--- START OF Data entries ---
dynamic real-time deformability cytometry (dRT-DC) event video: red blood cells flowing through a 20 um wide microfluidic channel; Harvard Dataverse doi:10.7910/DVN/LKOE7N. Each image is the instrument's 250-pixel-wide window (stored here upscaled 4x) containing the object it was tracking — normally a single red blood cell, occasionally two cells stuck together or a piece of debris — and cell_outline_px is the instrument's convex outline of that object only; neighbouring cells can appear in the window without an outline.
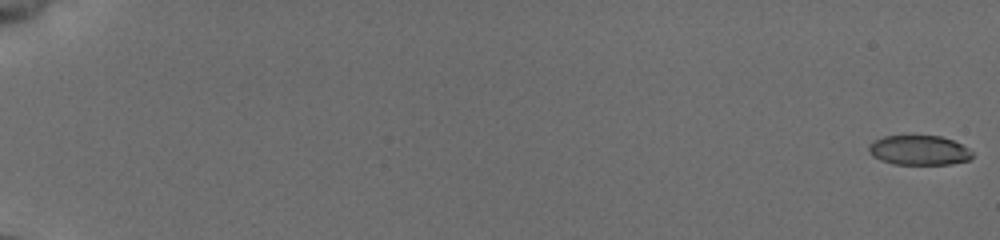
{"species": "common noctule bat (a hibernating species)", "species_latin": "Nyctalus noctula", "temperature_condition": "cold", "stored_images_in_passage": 55, "camera_frame_rate_fps": 3000, "um_per_image_px": 0.085, "animal": {"sex": "female", "body_mass_g": 19.5, "forearm_length_mm": 54.1}, "frame": {"image": 1, "passage_image": 1, "time_ms": 0.0, "image_size_px": [1000, 240], "cell_outline_px": [[972, 156], [968, 160], [948, 164], [896, 164], [880, 160], [872, 156], [868, 152], [868, 144], [872, 140], [884, 136], [940, 136], [952, 140], [968, 148], [972, 152]], "centroid_in_image_um": [78.06, 12.77], "position_along_channel_um": 6.9, "area_um2": 17.86}}
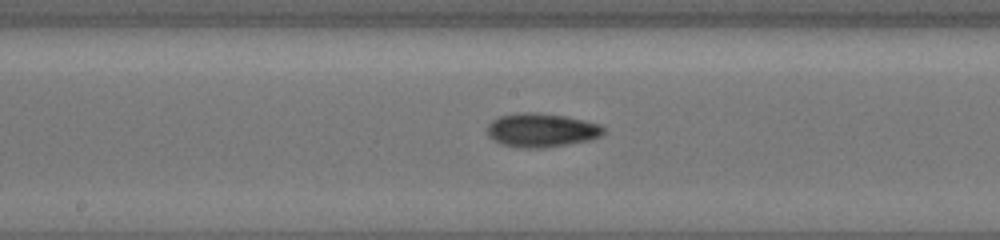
{"frame": {"image": 2, "passage_image": 32, "time_ms": 10.333, "image_size_px": [1000, 240], "cell_outline_px": [[604, 132], [600, 136], [588, 140], [568, 144], [544, 148], [520, 148], [500, 144], [488, 136], [488, 124], [492, 120], [500, 116], [516, 112], [536, 112], [568, 116], [600, 124], [604, 128]], "centroid_in_image_um": [46.01, 11.06], "position_along_channel_um": 202.2, "area_um2": 23.12}}
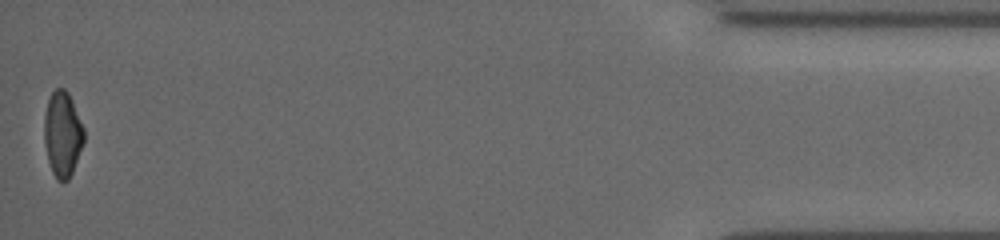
{"frame": {"image": 3, "passage_image": 55, "time_ms": 18.0, "image_size_px": [1000, 240], "cell_outline_px": [[84, 144], [72, 172], [68, 180], [56, 180], [52, 172], [48, 160], [44, 140], [44, 116], [48, 100], [52, 92], [56, 88], [64, 88], [68, 92], [72, 100], [84, 128]], "centroid_in_image_um": [5.32, 11.39], "position_along_channel_um": 429.9, "area_um2": 19.77}, "authors_computed_cell_mechanics": {"area_um2": 20.0566, "velocity_mm_per_s": 3.952, "shape_relaxation_time_tau1_ms": 3.4455, "shape_relaxation_time_tau2_ms": 8.0852, "deformation_change_tau1": 0.1302, "deformation_change_tau2": 0.1208}}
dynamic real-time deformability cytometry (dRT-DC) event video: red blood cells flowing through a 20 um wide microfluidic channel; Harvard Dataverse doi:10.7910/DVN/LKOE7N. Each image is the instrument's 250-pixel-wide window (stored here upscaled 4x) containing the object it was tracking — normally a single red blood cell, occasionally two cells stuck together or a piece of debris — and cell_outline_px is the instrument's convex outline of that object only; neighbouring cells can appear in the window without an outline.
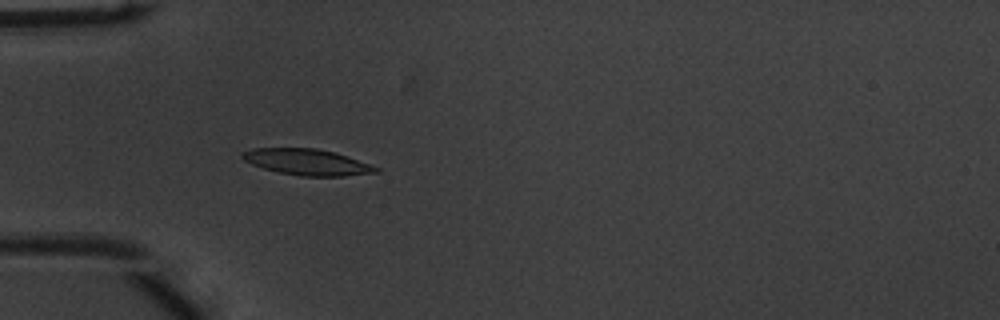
{"species": "common noctule bat (a hibernating species)", "species_latin": "Nyctalus noctula", "temperature_condition": "warm", "stored_images_in_passage": 52, "camera_frame_rate_fps": 3000, "um_per_image_px": 0.085, "animal": {"sex": "male", "body_mass_g": 20.1, "forearm_length_mm": 53.5}, "frame": {"image": 1, "passage_image": 16, "time_ms": 5.0, "image_size_px": [1000, 320], "cell_outline_px": [[380, 172], [344, 176], [300, 176], [280, 172], [264, 168], [252, 164], [244, 160], [240, 156], [244, 152], [252, 148], [316, 148], [336, 152], [380, 168]], "centroid_in_image_um": [26.13, 13.77], "position_along_channel_um": 58.9, "area_um2": 20.23}}
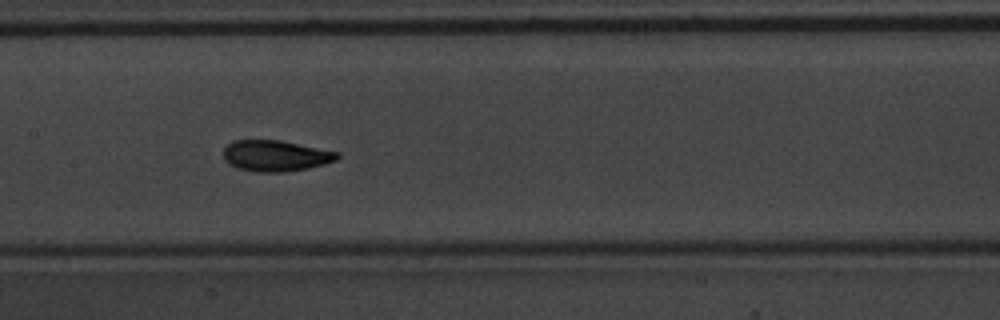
{"frame": {"image": 2, "passage_image": 26, "time_ms": 8.333, "image_size_px": [1000, 320], "cell_outline_px": [[340, 156], [336, 160], [324, 164], [308, 168], [284, 172], [256, 172], [236, 168], [228, 164], [224, 160], [224, 148], [232, 140], [280, 140], [340, 152]], "centroid_in_image_um": [23.41, 13.24], "position_along_channel_um": 184.0, "area_um2": 20.75}}
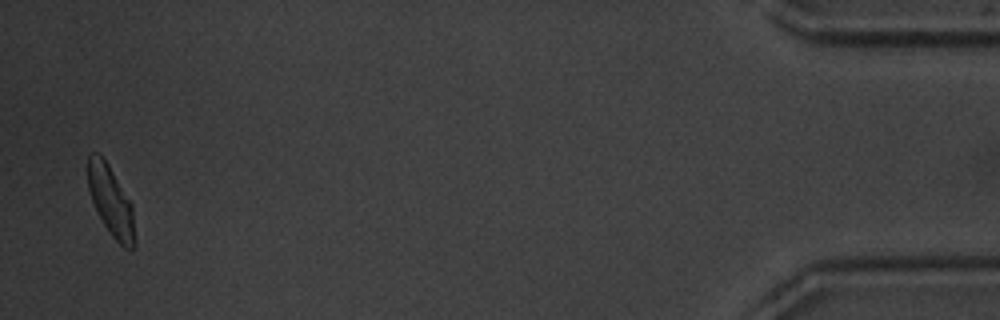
{"frame": {"image": 3, "passage_image": 51, "time_ms": 16.667, "image_size_px": [1000, 320], "cell_outline_px": [[136, 248], [124, 248], [112, 236], [104, 224], [92, 200], [88, 188], [88, 156], [92, 152], [96, 152], [108, 164], [132, 204], [136, 240]], "centroid_in_image_um": [9.45, 17.13], "position_along_channel_um": 425.7, "area_um2": 18.9}, "authors_computed_cell_mechanics": {"area_um2": 19.9988, "velocity_mm_per_s": 3.8854, "shape_relaxation_time_tau1_ms": 2.483, "shape_relaxation_time_tau2_ms": 1.46, "deformation_change_tau1": 0.1469, "deformation_change_tau2": 0.0566}}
--- END OF Data entries ---
Exercise aim — Every record above should come back exactly, but without its pictures.

Exercise output —
dynamic real-time deformability cytometry (dRT-DC) event video: red blood cells flowing through a 20 um wide microfluidic channel; Harvard Dataverse doi:10.7910/DVN/LKOE7N. Each image is the instrument's 250-pixel-wide window (stored here upscaled 4x) containing the object it was tracking — normally a single red blood cell, occasionally two cells stuck together or a piece of debris — and cell_outline_px is the instrument's convex outline of that object only; neighbouring cells can appear in the window without an outline.
{"species": "common noctule bat (a hibernating species)", "species_latin": "Nyctalus noctula", "temperature_condition": "cold", "stored_images_in_passage": 55, "camera_frame_rate_fps": 3000, "um_per_image_px": 0.085, "animal": {"sex": "female", "body_mass_g": 19.5, "forearm_length_mm": 54.1}, "frame": {"image": 1, "passage_image": 1, "time_ms": 0.0, "image_size_px": [1000, 240], "cell_outline_px": [[972, 156], [968, 160], [948, 164], [896, 164], [880, 160], [872, 156], [868, 152], [868, 144], [872, 140], [884, 136], [940, 136], [952, 140], [968, 148], [972, 152]], "centroid_in_image_um": [78.06, 12.77], "position_along_channel_um": 6.9, "area_um2": 17.86}}
{"frame": {"image": 2, "passage_image": 32, "time_ms": 10.333, "image_size_px": [1000, 240], "cell_outline_px": [[604, 132], [600, 136], [588, 140], [568, 144], [544, 148], [520, 148], [500, 144], [488, 136], [488, 124], [492, 120], [500, 116], [516, 112], [536, 112], [568, 116], [600, 124], [604, 128]], "centroid_in_image_um": [46.01, 11.06], "position_along_channel_um": 202.2, "area_um2": 23.12}}
{"frame": {"image": 3, "passage_image": 55, "time_ms": 18.0, "image_size_px": [1000, 240], "cell_outline_px": [[84, 144], [72, 172], [68, 180], [56, 180], [52, 172], [48, 160], [44, 140], [44, 116], [48, 100], [52, 92], [56, 88], [64, 88], [68, 92], [72, 100], [84, 128]], "centroid_in_image_um": [5.32, 11.39], "position_along_channel_um": 429.9, "area_um2": 19.77}, "authors_computed_cell_mechanics": {"area_um2": 20.0566, "velocity_mm_per_s": 3.952, "shape_relaxation_time_tau1_ms": 3.4455, "shape_relaxation_time_tau2_ms": 8.0852, "deformation_change_tau1": 0.1302, "deformation_change_tau2": 0.1208}}
dynamic real-time deformability cytometry (dRT-DC) event video: red blood cells flowing through a 20 um wide microfluidic channel; Harvard Dataverse doi:10.7910/DVN/LKOE7N. Each image is the instrument's 250-pixel-wide window (stored here upscaled 4x) containing the object it was tracking — normally a single red blood cell, occasionally two cells stuck together or a piece of debris — and cell_outline_px is the instrument's convex outline of that object only; neighbouring cells can appear in the window without an outline.
{"species": "common noctule bat (a hibernating species)", "species_latin": "Nyctalus noctula", "temperature_condition": "warm", "stored_images_in_passage": 52, "camera_frame_rate_fps": 3000, "um_per_image_px": 0.085, "animal": {"sex": "male", "body_mass_g": 20.1, "forearm_length_mm": 53.5}, "frame": {"image": 1, "passage_image": 16, "time_ms": 5.0, "image_size_px": [1000, 320], "cell_outline_px": [[380, 172], [344, 176], [300, 176], [280, 172], [264, 168], [252, 164], [244, 160], [240, 156], [244, 152], [252, 148], [316, 148], [336, 152], [380, 168]], "centroid_in_image_um": [26.13, 13.77], "position_along_channel_um": 58.9, "area_um2": 20.23}}
{"frame": {"image": 2, "passage_image": 26, "time_ms": 8.333, "image_size_px": [1000, 320], "cell_outline_px": [[340, 156], [336, 160], [324, 164], [308, 168], [284, 172], [256, 172], [236, 168], [228, 164], [224, 160], [224, 148], [232, 140], [280, 140], [340, 152]], "centroid_in_image_um": [23.41, 13.24], "position_along_channel_um": 184.0, "area_um2": 20.75}}
{"frame": {"image": 3, "passage_image": 51, "time_ms": 16.667, "image_size_px": [1000, 320], "cell_outline_px": [[136, 248], [124, 248], [112, 236], [104, 224], [92, 200], [88, 188], [88, 156], [92, 152], [96, 152], [108, 164], [132, 204], [136, 240]], "centroid_in_image_um": [9.45, 17.13], "position_along_channel_um": 425.7, "area_um2": 18.9}, "authors_computed_cell_mechanics": {"area_um2": 19.9988, "velocity_mm_per_s": 3.8854, "shape_relaxation_time_tau1_ms": 2.483, "shape_relaxation_time_tau2_ms": 1.46, "deformation_change_tau1": 0.1469, "deformation_change_tau2": 0.0566}}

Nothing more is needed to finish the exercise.